**Problem statement**: The answer should be each line of the records that contains the word "positionSide"; please copy them all.

**Given data**:
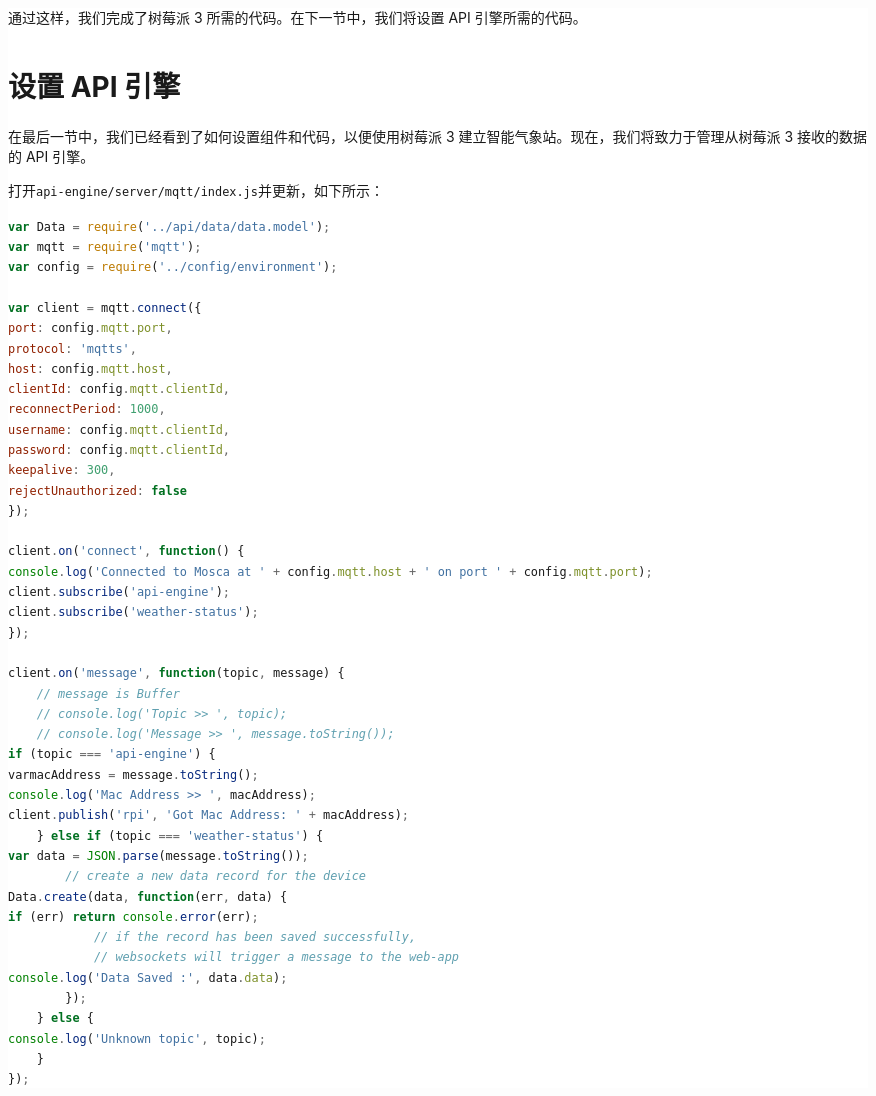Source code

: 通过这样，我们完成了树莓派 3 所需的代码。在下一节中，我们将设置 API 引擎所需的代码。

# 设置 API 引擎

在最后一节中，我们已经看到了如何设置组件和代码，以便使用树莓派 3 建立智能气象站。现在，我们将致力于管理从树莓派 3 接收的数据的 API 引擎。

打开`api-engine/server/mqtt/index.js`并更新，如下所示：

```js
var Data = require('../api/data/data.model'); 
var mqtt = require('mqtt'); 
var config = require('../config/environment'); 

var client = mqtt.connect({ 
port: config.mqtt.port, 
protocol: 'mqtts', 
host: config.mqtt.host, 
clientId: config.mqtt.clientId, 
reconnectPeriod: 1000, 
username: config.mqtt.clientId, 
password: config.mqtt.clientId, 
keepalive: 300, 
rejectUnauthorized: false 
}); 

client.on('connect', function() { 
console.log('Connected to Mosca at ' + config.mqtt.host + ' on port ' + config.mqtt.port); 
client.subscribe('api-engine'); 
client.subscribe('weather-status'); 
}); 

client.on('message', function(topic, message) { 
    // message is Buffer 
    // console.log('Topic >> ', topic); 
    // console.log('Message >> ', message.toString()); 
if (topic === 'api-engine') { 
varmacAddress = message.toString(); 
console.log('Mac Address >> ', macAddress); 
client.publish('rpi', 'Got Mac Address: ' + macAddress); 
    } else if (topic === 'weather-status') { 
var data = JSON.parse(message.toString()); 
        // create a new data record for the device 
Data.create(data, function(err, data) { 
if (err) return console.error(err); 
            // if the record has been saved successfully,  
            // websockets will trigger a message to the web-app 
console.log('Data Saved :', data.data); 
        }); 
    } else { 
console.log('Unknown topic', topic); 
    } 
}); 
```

...

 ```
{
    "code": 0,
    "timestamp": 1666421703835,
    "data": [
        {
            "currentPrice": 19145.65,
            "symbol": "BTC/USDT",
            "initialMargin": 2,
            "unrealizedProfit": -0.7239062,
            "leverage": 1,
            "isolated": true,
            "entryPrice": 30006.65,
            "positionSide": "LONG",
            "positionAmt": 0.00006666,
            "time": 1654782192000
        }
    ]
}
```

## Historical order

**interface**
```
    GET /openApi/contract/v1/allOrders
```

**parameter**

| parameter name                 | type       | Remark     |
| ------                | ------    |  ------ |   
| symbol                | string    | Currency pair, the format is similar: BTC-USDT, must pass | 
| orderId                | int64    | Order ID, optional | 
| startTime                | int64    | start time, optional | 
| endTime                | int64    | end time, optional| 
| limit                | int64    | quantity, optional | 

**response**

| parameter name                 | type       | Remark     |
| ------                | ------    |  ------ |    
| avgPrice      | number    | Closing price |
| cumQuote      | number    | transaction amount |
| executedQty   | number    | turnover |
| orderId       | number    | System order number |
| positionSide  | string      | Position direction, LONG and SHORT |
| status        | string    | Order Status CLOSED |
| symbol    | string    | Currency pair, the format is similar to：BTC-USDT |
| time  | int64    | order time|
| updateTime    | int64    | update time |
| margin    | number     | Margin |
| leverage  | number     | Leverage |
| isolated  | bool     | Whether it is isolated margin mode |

...

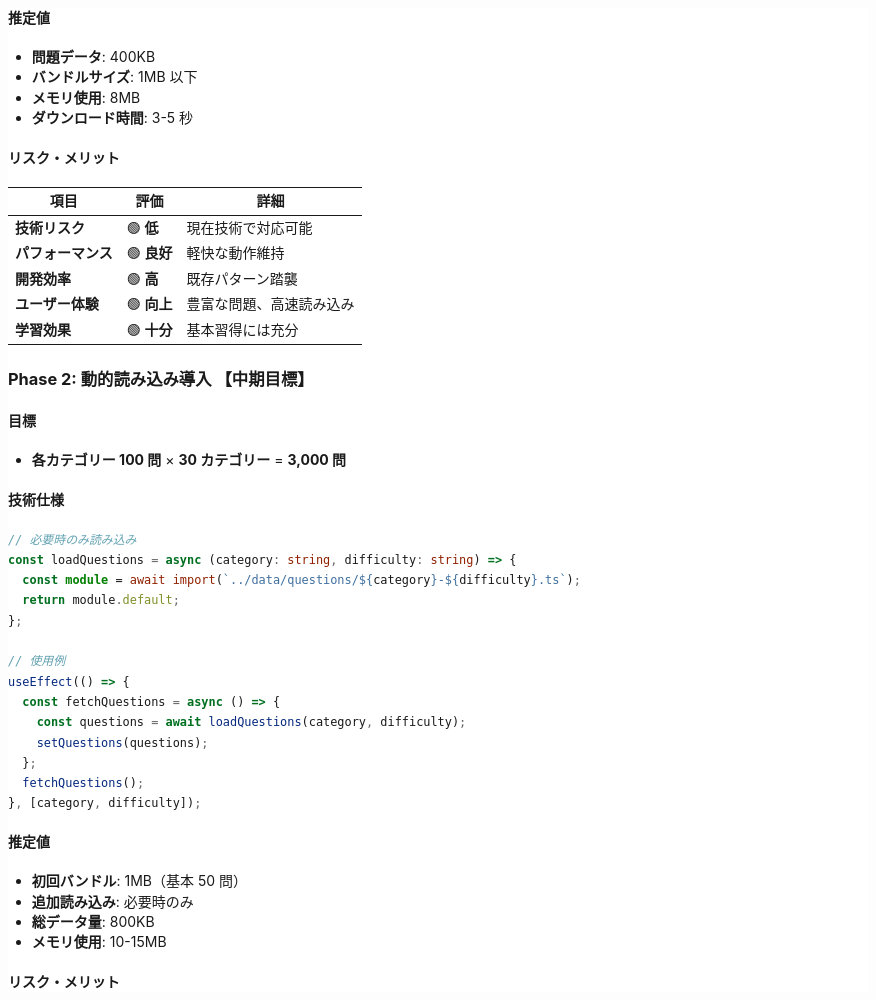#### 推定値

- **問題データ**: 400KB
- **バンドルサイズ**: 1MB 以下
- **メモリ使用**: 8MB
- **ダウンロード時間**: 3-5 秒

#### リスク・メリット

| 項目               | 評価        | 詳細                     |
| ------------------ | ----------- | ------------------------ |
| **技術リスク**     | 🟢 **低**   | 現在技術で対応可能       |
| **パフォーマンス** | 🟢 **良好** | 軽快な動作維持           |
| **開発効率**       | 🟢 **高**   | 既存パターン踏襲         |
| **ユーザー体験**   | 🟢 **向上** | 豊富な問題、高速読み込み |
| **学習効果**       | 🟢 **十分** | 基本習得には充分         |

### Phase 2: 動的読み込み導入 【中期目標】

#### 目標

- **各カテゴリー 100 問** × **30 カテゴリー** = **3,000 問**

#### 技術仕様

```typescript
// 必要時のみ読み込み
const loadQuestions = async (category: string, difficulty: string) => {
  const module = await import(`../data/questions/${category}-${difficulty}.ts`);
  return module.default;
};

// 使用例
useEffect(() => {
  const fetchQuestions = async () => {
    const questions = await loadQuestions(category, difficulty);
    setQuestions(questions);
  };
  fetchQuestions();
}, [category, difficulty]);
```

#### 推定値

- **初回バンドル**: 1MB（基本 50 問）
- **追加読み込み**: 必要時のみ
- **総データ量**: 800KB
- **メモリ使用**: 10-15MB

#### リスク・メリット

**Solution to the exercise**:
            "positionSide": "LONG",
| positionSide  | string      | Position direction, LONG and SHORT |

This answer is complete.